Verilen metin
____

0. Kat

Öykü Seçkisi'nde okumak için: 0. Kat – Aylık Öykü Seçkisi

image

1. Kat “Kaç kere söyledim kendime, hiç kimsenin beni üzmesine izin vermeyeceğim diye. Ama söylemekle olmuyormuş ki Yaso. Hem de hiç olmuyormuş be arkadaşım. Biz bu piramidin en aşağısındaymışız ve sürekli kaybetmeye mahkûmmuşuz. En başta da, en başından beri de ben…” Bunlardı işittiğim son sözleri Mısra’nın. Her söylediği, ismi gibi mısra mısra diziliyordu önüme ve… (DEVAMI…)

3 Beğeni

Bu temaya hiç bu yönden bakmamıştım. Aklımda hep lanetler, firavunlar, çözülememiş piramitler vardı, ancak dünya sistemi çok iyi bir şekilde dile getirmişsiniz. Kendi şahsi fikrim olarak bu yazıyı Mısra’dan okumak isterdim. Mısra’nın duygularını daha iyi anlayabilirdim gibi geliyor bana. :slight_smile:

1 Beğeni

Vay canına. Gerçekten çok etkileyiciydi. Piramit teması göz önünde bulundurulduğunda aklıma gelecek en son fikir bu olurdu belki ama sen aslında hepimizin hayatlarına değinmişsin bu öyküyle. Hümanist bir birey olmak gerçekten çok önemli ve Mısra’nın zor zamanlarını okumak bile fazlasıyla gerçekçi hissettiriyor. Bazen dengeye inanmalı ve cehennemin çukurlarında kavrulan kötülükleri aydınlık kutsallıklarda yıkamayı öğrenmeliyiz. Günün sonunda herkese yayabileceğimiz en önemli ve evrensel mesaj sevgi olmalı. Toplumun birer yapıtaşları olan biz seninde değindiğin gibi pastalarımızı paylaşarak sessizlerin sesi olup, bir bütün haline gelmeyi öğrenebilmeliyiz. Ellerine sağlık, çok içtendi.

____

Hedef A
Verilen metinde "Öykü Seçkisi'nde okumak" ile başlayıp "önüme ve… (DEVAMI…)" ile biten bölümü hiç değiştirmeden tekrar yazın.
Hedef B
Verilen metindeki ilk yorumda, piramit teması denince yorumu yazanın aklında hep neler olduğu söyleniyor?
Hedef C
Verilen metni iki cümleyle özetleyin.

____

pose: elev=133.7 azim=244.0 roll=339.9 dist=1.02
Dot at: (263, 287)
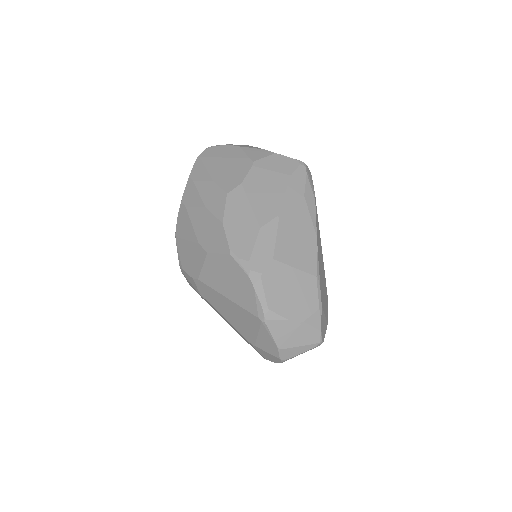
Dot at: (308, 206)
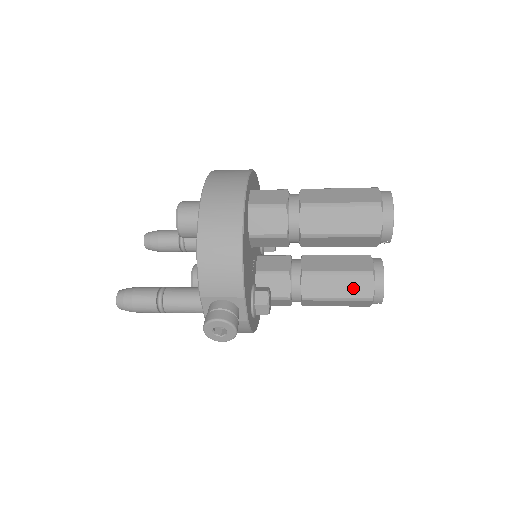
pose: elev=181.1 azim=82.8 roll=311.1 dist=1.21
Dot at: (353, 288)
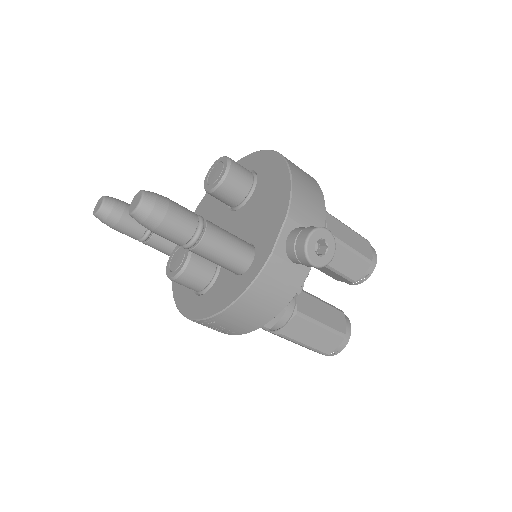
Dot at: (333, 319)
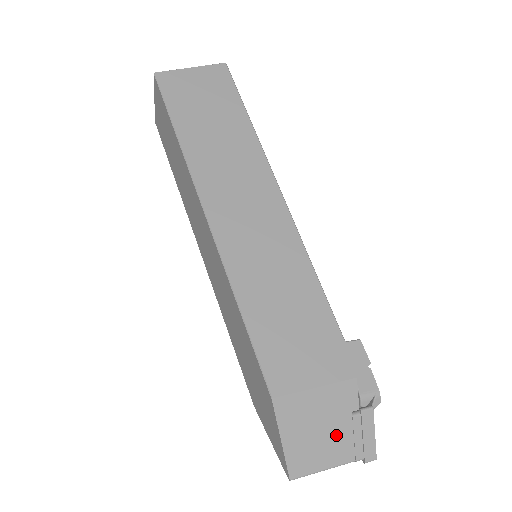
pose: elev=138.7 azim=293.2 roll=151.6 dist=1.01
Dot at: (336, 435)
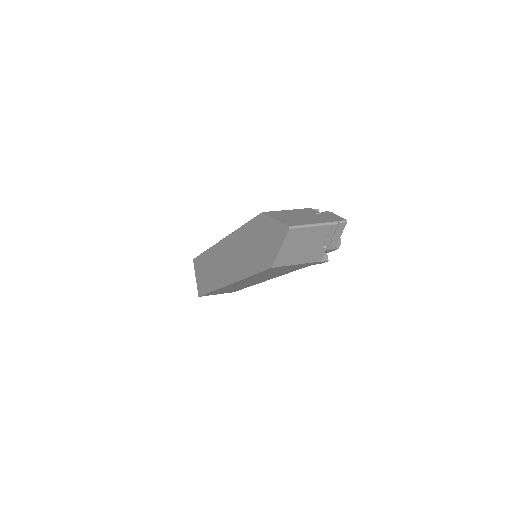
Dot at: (311, 217)
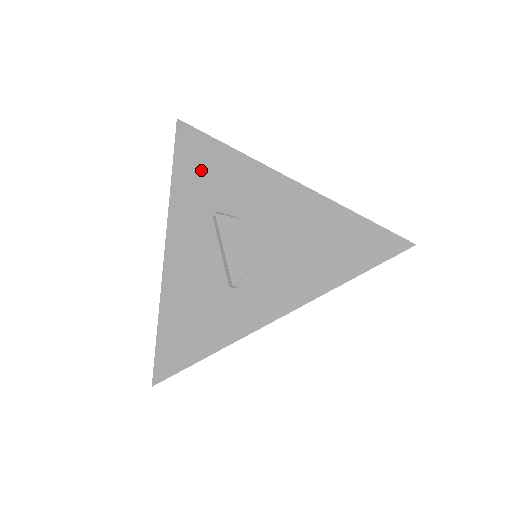
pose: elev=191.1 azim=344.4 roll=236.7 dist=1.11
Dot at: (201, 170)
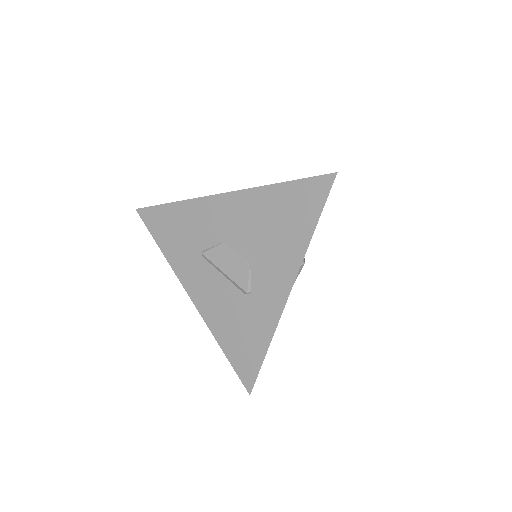
Dot at: (173, 231)
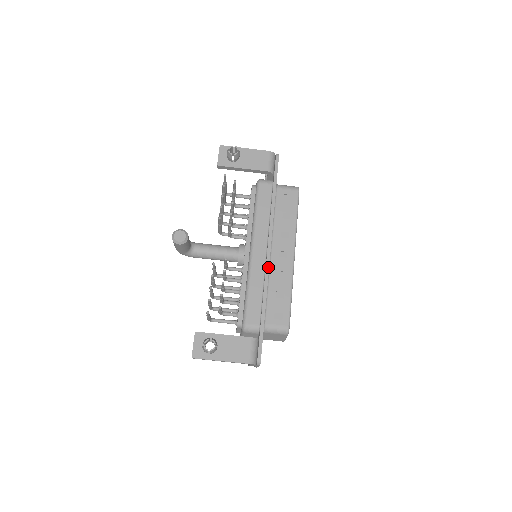
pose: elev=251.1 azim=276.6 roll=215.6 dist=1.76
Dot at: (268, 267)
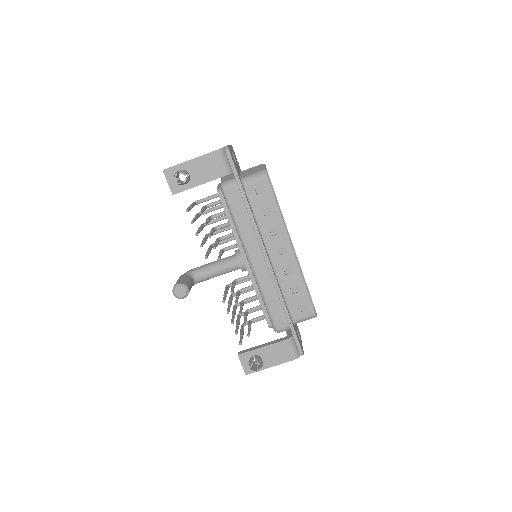
Dot at: (273, 274)
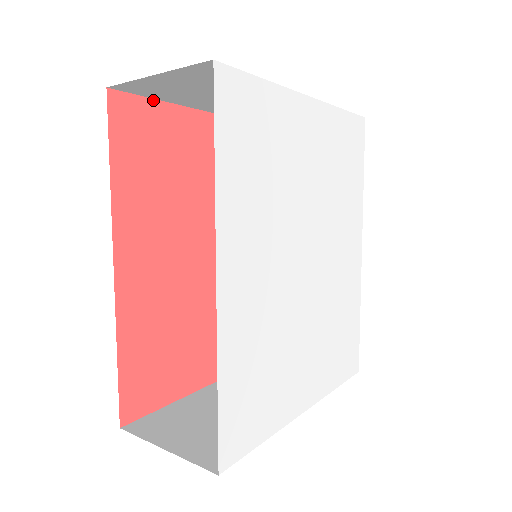
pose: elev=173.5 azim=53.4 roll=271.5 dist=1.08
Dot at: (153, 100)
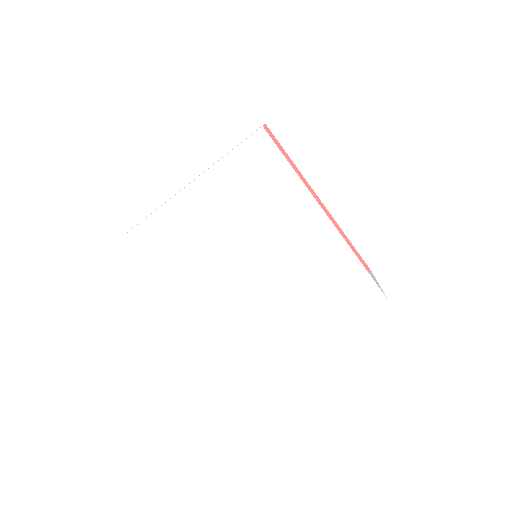
Dot at: occluded
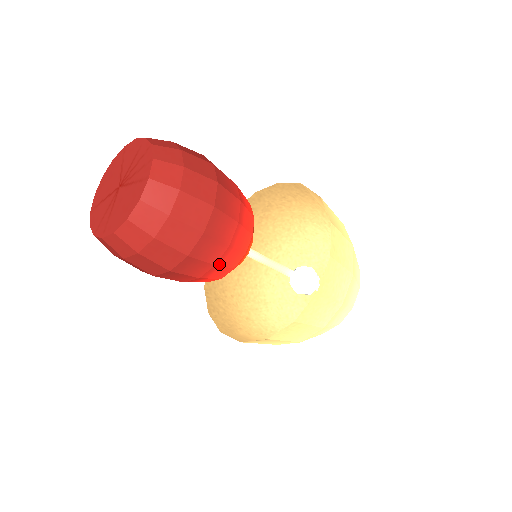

____

Doğru yanıt A
Öykü Seçkisi'nde okumak için: 0. Kat – Aylık Öykü Seçkisi

image

1. Kat “Kaç kere söyledim kendime, hiç kimsenin beni üzmesine izin vermeyeceğim diye. Ama söylemekle olmuyormuş ki Yaso. Hem de hiç olmuyormuş be arkadaşım. Biz bu piramidin en aşağısındaymışız ve sürekli kaybetmeye mahkûmmuşuz. En başta da, en başından beri de ben…” Bunlardı işittiğim son sözleri Mısra’nın. Her söylediği, ismi gibi mısra mısra diziliyordu önüme ve… (DEVAMI…)

Doğru yanıt B
Lanetler, firavunlar ve çözülememiş piramitler.

Doğru yanıt C
Metin, 0. Kat öyküsünden Mısra'nın Yaso'ya piramidin en aşağısında olduklarını ve sürekli kaybetmeye mahkûm olduklarını söylediği son sözleri aktaran bir bölümle başlıyor. Ardından gelen ilk yorum temaya hiç bu yönden bakılmadığını belirtiyor, ikinci yorum ise öyküyü çok etkileyici buluyor ve herkese yayılabilecek en önemli evrensel mesajın sevgi olması gerektiğini söylüyor.